Another problem came out of the blue a few years ago when a large builder, who was a client, went into liquidation. The result was a massive shock and financial drain, which drove Ellen back to part-time work as a studio manager at Voice Design to supplement the income. This might have been a blow but it did come with unexpected benefits.

In addition to helping them repair their cash flow, Ellen was immersed in new marketing trends, particularly in relation to responsive web design and the commercial use of social media. That led to a full review of SpaceCraft’s marketing strategy.
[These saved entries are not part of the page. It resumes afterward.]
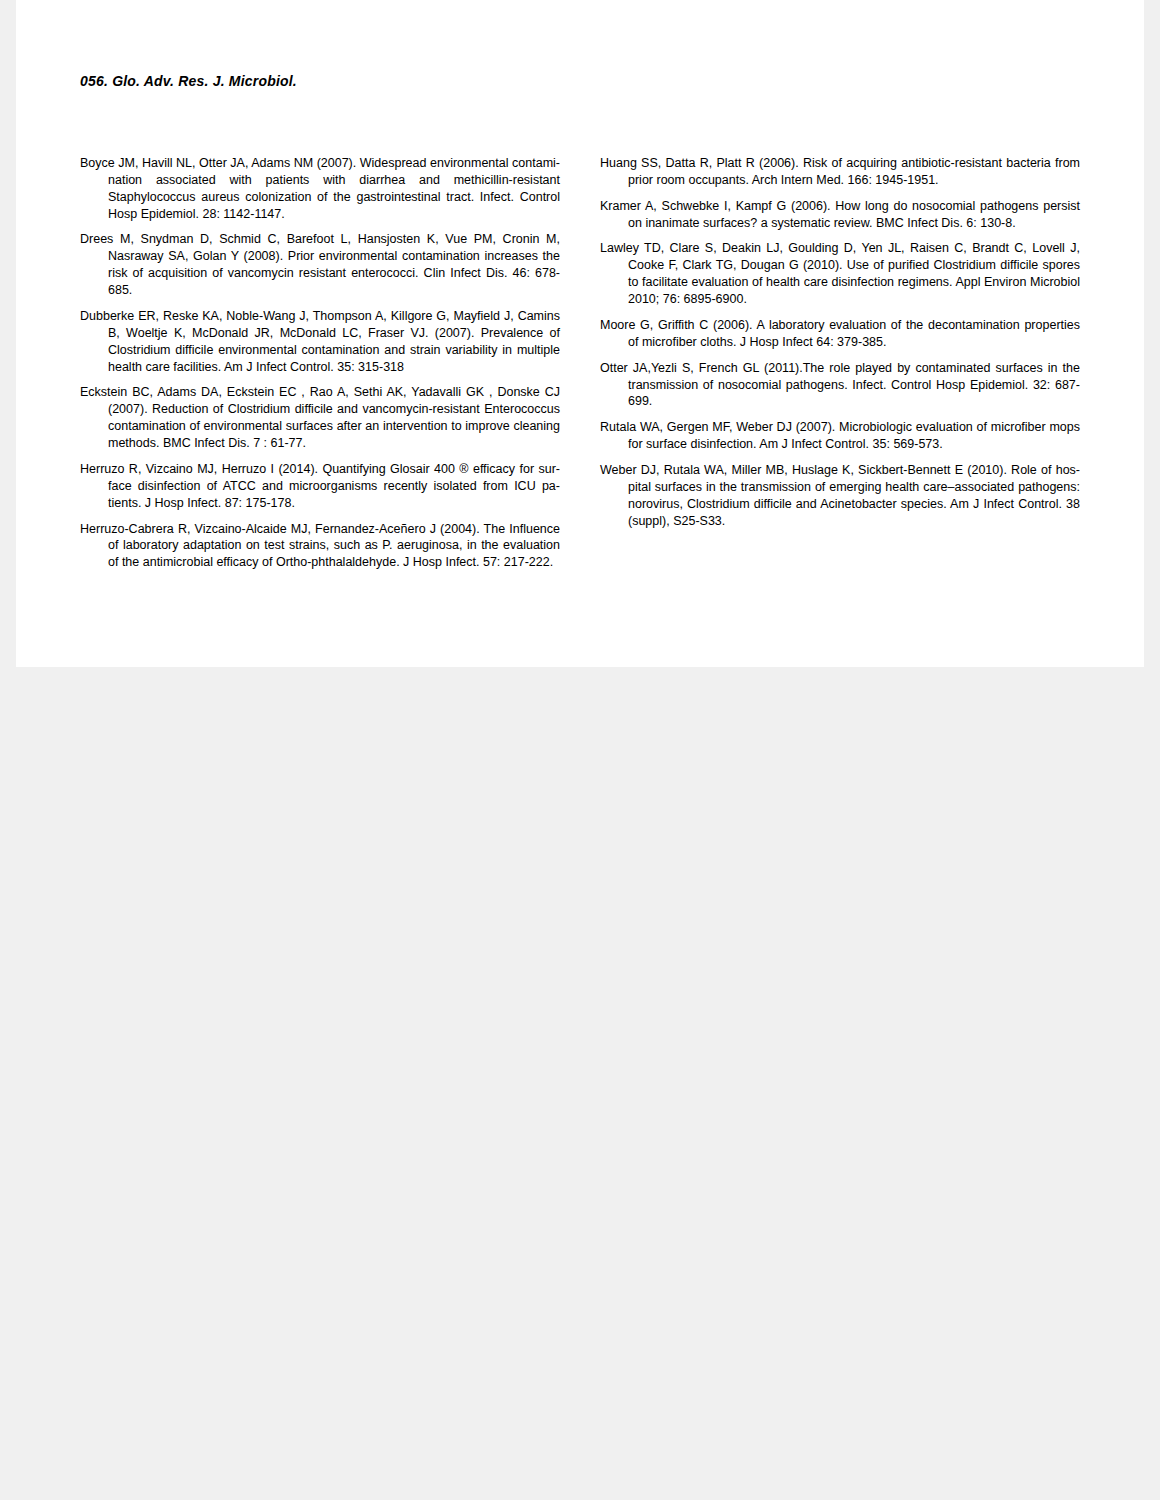056. Glo. Adv. Res. J. Microbiol.
Boyce JM, Havill NL, Otter JA, Adams NM (2007). Widespread environmental contamination associated with patients with diarrhea and methicillin-resistant Staphylococcus aureus colonization of the gastrointestinal tract. Infect. Control Hosp Epidemiol. 28: 1142-1147.
Drees M, Snydman D, Schmid C, Barefoot L, Hansjosten K, Vue PM, Cronin M, Nasraway SA, Golan Y (2008). Prior environmental contamination increases the risk of acquisition of vancomycin resistant enterococci. Clin Infect Dis. 46: 678-685.
Dubberke ER, Reske KA, Noble-Wang J, Thompson A, Killgore G, Mayfield J, Camins B, Woeltje K, McDonald JR, McDonald LC, Fraser VJ. (2007). Prevalence of Clostridium difficile environmental contamination and strain variability in multiple health care facilities. Am J Infect Control. 35: 315-318
Eckstein BC, Adams DA, Eckstein EC , Rao A, Sethi AK, Yadavalli GK , Donske CJ (2007). Reduction of Clostridium difficile and vancomycin-resistant Enterococcus contamination of environmental surfaces after an intervention to improve cleaning methods. BMC Infect Dis. 7 : 61-77.
Herruzo R, Vizcaino MJ, Herruzo I (2014). Quantifying Glosair 400 ® efficacy for surface disinfection of ATCC and microorganisms recently isolated from ICU patients. J Hosp Infect. 87: 175-178.
Herruzo-Cabrera R, Vizcaino-Alcaide MJ, Fernandez-Aceñero J (2004). The Influence of laboratory adaptation on test strains, such as P. aeruginosa, in the evaluation of the antimicrobial efficacy of Ortho-phthalaldehyde. J Hosp Infect. 57: 217-222.
Huang SS, Datta R, Platt R (2006). Risk of acquiring antibiotic-resistant bacteria from prior room occupants. Arch Intern Med. 166: 1945-1951.
Kramer A, Schwebke I, Kampf G (2006). How long do nosocomial pathogens persist on inanimate surfaces? a systematic review. BMC Infect Dis. 6: 130-8.
Lawley TD, Clare S, Deakin LJ, Goulding D, Yen JL, Raisen C, Brandt C, Lovell J, Cooke F, Clark TG, Dougan G (2010). Use of purified Clostridium difficile spores to facilitate evaluation of health care disinfection regimens. Appl Environ Microbiol 2010; 76: 6895-6900.
Moore G, Griffith C (2006). A laboratory evaluation of the decontamination properties of microfiber cloths. J Hosp Infect 64: 379-385.
Otter JA,Yezli S, French GL (2011).The role played by contaminated surfaces in the transmission of nosocomial pathogens. Infect. Control Hosp Epidemiol. 32: 687-699.
Rutala WA, Gergen MF, Weber DJ (2007). Microbiologic evaluation of microfiber mops for surface disinfection. Am J Infect Control. 35: 569-573.
Weber DJ, Rutala WA, Miller MB, Huslage K, Sickbert-Bennett E (2010). Role of hospital surfaces in the transmission of emerging health care–associated pathogens: norovirus, Clostridium difficile and Acinetobacter species. Am J Infect Control. 38 (suppl), S25-S33.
With the help of Kellie, a designer Ellen had worked with at Parallax, and David, a copywriter from Wholly Mackrell!, the business rebranded with a dynamic, new web site. This has paid enormous dividends for SpaceCraft, which attests to the value of investing in a sustainable brand positioning supported by effective communication and outstanding design. SpaceCraft now posts regularly on Instagram and Facebook, showing recently completed kitchens, as well as those that have won awards.

Speaking of awards, SpaceCraft won its first in 2012, with its very first entry in the South Australian HIA awards. That has spurred Ellen and Nathan to enter every year since. And in the last five years, they have won the same category (Renovated Kitchen up to $30,000) four times. In fact, in 2016, they not only took out the HIA Kitchen of the Year, but Nathan was also hailed as the KBDi Kitchen Designer of the Year.

The company’s web site has proven so effective that Ellen was able to return to working full-time at SpaceCraft from the beginning of 2016, a year that saw enormous growth. Indeed, the schedule is currently booked out six months ahead.

So: what brings clients to SpaceCraft? No doubt, it’s because they find people they can relate to, not humanoid sales drones, and they can see the ‘SpaceCraftsmanship’ built lovingly into every project. But, increasingly over the last ten years, they have come because they want something different to the status quo, humdrum, run-of-the-mill kitchens you can get anywhere.

What sets Nathan apart is that over and above his 20 years of hands-on cabinet-making, he has the boundless imagination that makes a great designer as well as the ability to understand what people want, even if they can’t express it. Jokingly, they call him a ‘kitchen whisperer’. The truth is SpaceCraft takes on the challenges other companies put in the too-hard basket, whether it’s because it’s a style they just don’t get or materials they’ve never worked with. Ellen and Nathan have never lost that pure fascination that comes from the renovator’s bug. And, now, after 18 months of intense study, Nathan has acquired his credentials as a Certified Kitchen Designer.

There’s no doubt SpaceCraft is looking forward to a huge year in 2017, after spending the previous year finessing its systems and processes to handle a larger volume of work. Ellen and Nathan acknowledge there have been mistakes – or, ‘learning experiences’ – along the way. But each time something has gone wrong, they’ve always looked after their clients first and foremost, and investigated how to ensure they don’t make the same mistake again.

Ellen and Nathan both believe that running and growing a small business is all about learning. They say the day you think you know it all, something totally unexpected comes along to confound you. But they both enjoy the challenge and often still pinch themselves to see what they’ve created.

All of which comes back to the very good fortune of meeting and working with so many inspiring, trusting and supportive clients, including a host of local builders. Most are now ambassadors for the business and are always keen to hear what’s happening via the e-newsletter or, in the case of the locals, on the grapevine.

In July 2017, SpaceCraft will reach its landmark 10th birthday, which is a massive achievement for any small business. Whilst Ellen and Nathan have been too busy to work out how they’re going to celebrate the event, there’s no doubt they’ll somehow find some time to pop a few bottles of fizz around the bar of their own SpaceCraft kitchen with the family and friends who’ve been with them all along.